▶ Source records
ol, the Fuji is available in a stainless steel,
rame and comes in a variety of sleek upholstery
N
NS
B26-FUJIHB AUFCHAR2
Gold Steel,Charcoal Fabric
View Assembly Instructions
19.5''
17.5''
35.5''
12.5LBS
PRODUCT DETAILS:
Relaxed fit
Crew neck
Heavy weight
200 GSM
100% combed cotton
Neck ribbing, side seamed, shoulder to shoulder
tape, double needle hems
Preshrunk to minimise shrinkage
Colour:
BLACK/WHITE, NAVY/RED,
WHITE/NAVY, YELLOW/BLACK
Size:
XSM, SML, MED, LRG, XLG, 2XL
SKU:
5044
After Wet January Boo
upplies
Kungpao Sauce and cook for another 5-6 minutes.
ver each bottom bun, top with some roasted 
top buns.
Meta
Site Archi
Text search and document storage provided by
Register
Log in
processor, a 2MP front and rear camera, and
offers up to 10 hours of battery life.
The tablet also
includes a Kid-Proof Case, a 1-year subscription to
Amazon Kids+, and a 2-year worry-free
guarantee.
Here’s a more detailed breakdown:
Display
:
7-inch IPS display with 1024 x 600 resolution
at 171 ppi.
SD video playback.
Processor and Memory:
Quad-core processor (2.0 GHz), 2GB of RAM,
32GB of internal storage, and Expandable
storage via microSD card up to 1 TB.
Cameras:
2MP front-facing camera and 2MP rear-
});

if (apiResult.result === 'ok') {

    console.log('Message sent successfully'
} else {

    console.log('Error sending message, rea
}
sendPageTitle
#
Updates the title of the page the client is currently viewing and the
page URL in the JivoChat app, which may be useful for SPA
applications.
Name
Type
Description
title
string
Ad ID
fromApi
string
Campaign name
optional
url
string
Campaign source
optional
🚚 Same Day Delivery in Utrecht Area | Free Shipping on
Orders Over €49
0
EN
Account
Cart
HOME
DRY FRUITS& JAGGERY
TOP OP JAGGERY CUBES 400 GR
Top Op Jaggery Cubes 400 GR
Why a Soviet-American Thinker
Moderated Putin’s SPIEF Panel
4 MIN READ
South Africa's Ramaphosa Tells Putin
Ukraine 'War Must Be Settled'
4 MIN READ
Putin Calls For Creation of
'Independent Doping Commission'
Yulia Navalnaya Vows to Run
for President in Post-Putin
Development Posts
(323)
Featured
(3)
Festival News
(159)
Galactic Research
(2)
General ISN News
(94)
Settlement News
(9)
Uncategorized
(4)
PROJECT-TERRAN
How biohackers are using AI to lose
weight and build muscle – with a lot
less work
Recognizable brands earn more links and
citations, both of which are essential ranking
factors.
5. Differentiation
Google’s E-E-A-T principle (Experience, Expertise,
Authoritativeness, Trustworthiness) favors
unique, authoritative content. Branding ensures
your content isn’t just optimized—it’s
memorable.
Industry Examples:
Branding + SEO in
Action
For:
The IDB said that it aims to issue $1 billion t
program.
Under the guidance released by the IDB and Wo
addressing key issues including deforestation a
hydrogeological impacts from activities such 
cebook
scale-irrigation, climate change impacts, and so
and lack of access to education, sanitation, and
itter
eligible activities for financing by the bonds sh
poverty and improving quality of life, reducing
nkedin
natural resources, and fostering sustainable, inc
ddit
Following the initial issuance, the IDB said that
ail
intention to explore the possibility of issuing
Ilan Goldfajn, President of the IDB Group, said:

▶ Assignment
Each record must be output word for word.

▶ Response
ol, the Fuji is available in a stainless steel,
rame and comes in a variety of sleek upholstery
N
NS
B26-FUJIHB AUFCHAR2
Gold Steel,Charcoal Fabric
View Assembly Instructions
19.5''
17.5''
35.5''
12.5LBS
PRODUCT DETAILS:
Relaxed fit
Crew neck
Heavy weight
200 GSM
100% combed cotton
Neck ribbing, side seamed, shoulder to shoulder
tape, double needle hems
Preshrunk to minimise shrinkage
Colour:
BLACK/WHITE, NAVY/RED,
WHITE/NAVY, YELLOW/BLACK
Size:
XSM, SML, MED, LRG, XLG, 2XL
SKU:
5044
After Wet January Boo
upplies
Kungpao Sauce and cook for another 5-6 minutes.
ver each bottom bun, top with some roasted 
top buns.
Meta
Site Archi
Text search and document storage provided by
Register
Log in
processor, a 2MP front and rear camera, and
offers up to 10 hours of battery life.
The tablet also
includes a Kid-Proof Case, a 1-year subscription to
Amazon Kids+, and a 2-year worry-free
guarantee.
Here’s a more detailed breakdown:
Display
:
7-inch IPS display with 1024 x 600 resolution
at 171 ppi.
SD video playback.
Processor and Memory:
Quad-core processor (2.0 GHz), 2GB of RAM,
32GB of internal storage, and Expandable
storage via microSD card up to 1 TB.
Cameras:
2MP front-facing camera and 2MP rear-
});

if (apiResult.result === 'ok') {

    console.log('Message sent successfully'
} else {

    console.log('Error sending message, rea
}
sendPageTitle
#
Updates the title of the page the client is currently viewing and the
page URL in the JivoChat app, which may be useful for SPA
applications.
Name
Type
Description
title
string
Ad ID
fromApi
string
Campaign name
optional
url
string
Campaign source
optional
🚚 Same Day Delivery in Utrecht Area | Free Shipping on
Orders Over €49
0
EN
Account
Cart
HOME
DRY FRUITS& JAGGERY
TOP OP JAGGERY CUBES 400 GR
Top Op Jaggery Cubes 400 GR
Why a Soviet-American Thinker
Moderated Putin’s SPIEF Panel
4 MIN READ
South Africa's Ramaphosa Tells Putin
Ukraine 'War Must Be Settled'
4 MIN READ
Putin Calls For Creation of
'Independent Doping Commission'
Yulia Navalnaya Vows to Run
for President in Post-Putin
Development Posts
(323)
Featured
(3)
Festival News
(159)
Galactic Research
(2)
General ISN News
(94)
Settlement News
(9)
Uncategorized
(4)
PROJECT-TERRAN
How biohackers are using AI to lose
weight and build muscle – with a lot
less work
Recognizable brands earn more links and
citations, both of which are essential ranking
factors.
5. Differentiation
Google’s E-E-A-T principle (Experience, Expertise,
Authoritativeness, Trustworthiness) favors
unique, authoritative content. Branding ensures
your content isn’t just optimized—it’s
memorable.
Industry Examples:
Branding + SEO in
Action
For:
The IDB said that it aims to issue $1 billion t
program.
Under the guidance released by the IDB and Wo
addressing key issues including deforestation a
hydrogeological impacts from activities such 
cebook
scale-irrigation, climate change impacts, and so
and lack of access to education, sanitation, and
itter
eligible activities for financing by the bonds sh
poverty and improving quality of life, reducing
nkedin
natural resources, and fostering sustainable, inc
ddit
Following the initial issuance, the IDB said that
ail
intention to explore the possibility of issuing
Ilan Goldfajn, President of the IDB Group, said:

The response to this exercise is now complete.